■ Excerpted data
↓↓↓

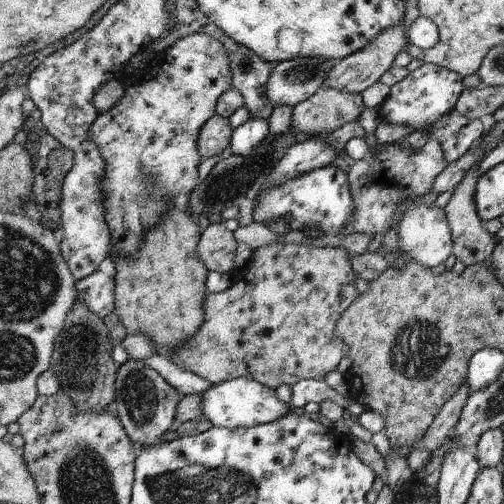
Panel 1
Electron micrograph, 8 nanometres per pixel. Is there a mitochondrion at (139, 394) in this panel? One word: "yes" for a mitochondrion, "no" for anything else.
yes

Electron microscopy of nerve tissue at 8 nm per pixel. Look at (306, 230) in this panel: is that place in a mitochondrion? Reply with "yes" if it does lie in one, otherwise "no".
no

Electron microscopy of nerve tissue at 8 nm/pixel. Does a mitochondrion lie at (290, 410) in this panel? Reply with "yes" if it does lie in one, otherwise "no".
no

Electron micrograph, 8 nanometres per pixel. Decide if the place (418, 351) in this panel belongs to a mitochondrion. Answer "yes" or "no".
yes

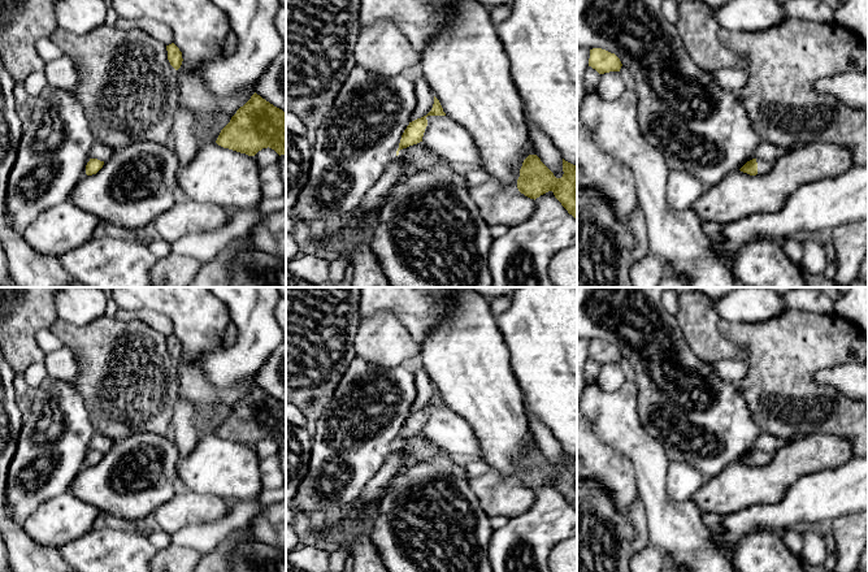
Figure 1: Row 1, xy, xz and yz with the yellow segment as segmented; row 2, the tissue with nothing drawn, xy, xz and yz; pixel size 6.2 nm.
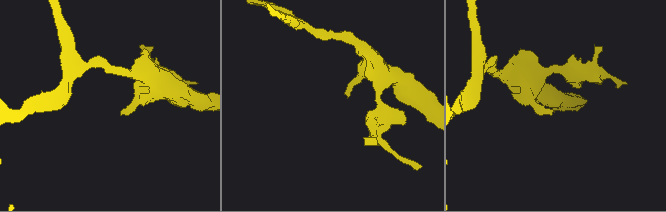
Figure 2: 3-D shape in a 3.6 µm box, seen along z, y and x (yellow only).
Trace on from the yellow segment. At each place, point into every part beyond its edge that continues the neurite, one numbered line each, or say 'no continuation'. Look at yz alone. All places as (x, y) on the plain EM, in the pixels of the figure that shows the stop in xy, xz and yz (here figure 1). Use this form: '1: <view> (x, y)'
1: yz (763, 456)

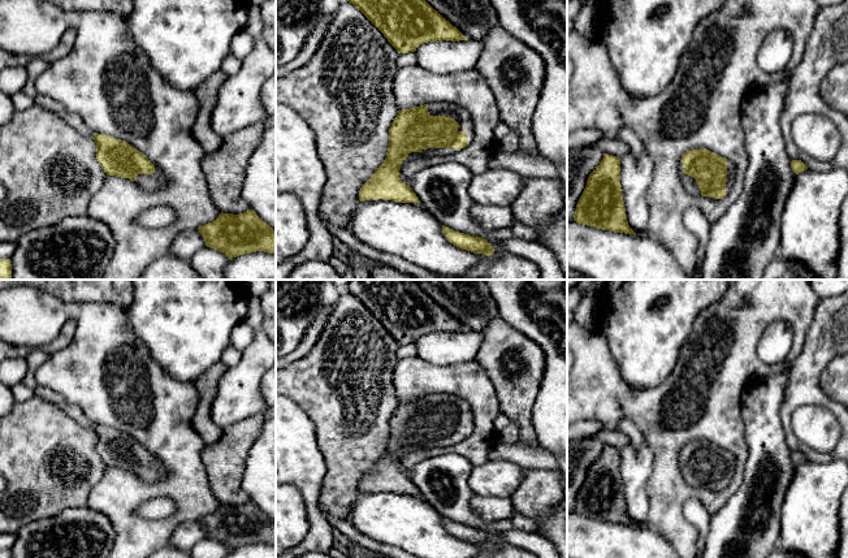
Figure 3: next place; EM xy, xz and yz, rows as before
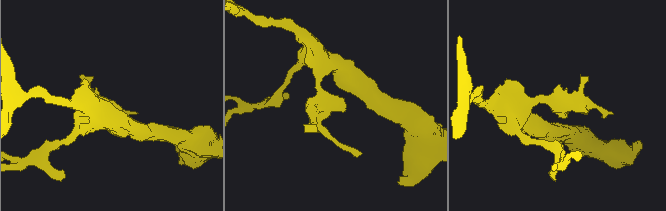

↑↑↑

■ Exercise requirements
Above are the records. Copy exactly, and only, the lines from the line containing "Electron microscopy of nerve tissue at 8 nm per" through the last one, omitting any pictures.

■ Reply to the task
Electron microscopy of nerve tissue at 8 nm per pixel. Look at (306, 230) in this panel: is that place in a mitochondrion? Reply with "yes" if it does lie in one, otherwise "no".
no

Electron microscopy of nerve tissue at 8 nm/pixel. Does a mitochondrion lie at (290, 410) in this panel? Reply with "yes" if it does lie in one, otherwise "no".
no

Electron micrograph, 8 nanometres per pixel. Decide if the place (418, 351) in this panel belongs to a mitochondrion. Answer "yes" or "no".
yes

Figure 1: Row 1, xy, xz and yz with the yellow segment as segmented; row 2, the tissue with nothing drawn, xy, xz and yz; pixel size 6.2 nm.
Figure 2: 3-D shape in a 3.6 µm box, seen along z, y and x (yellow only).
Trace on from the yellow segment. At each place, point into every part beyond its edge that continues the neurite, one numbered line each, or say 'no continuation'. Look at yz alone. All places as (x, y) on the plain EM, in the pixels of the figure that shows the stop in xy, xz and yz (here figure 1). Use this form: '1: <view> (x, y)'
1: yz (763, 456)

Figure 3: next place; EM xy, xz and yz, rows as before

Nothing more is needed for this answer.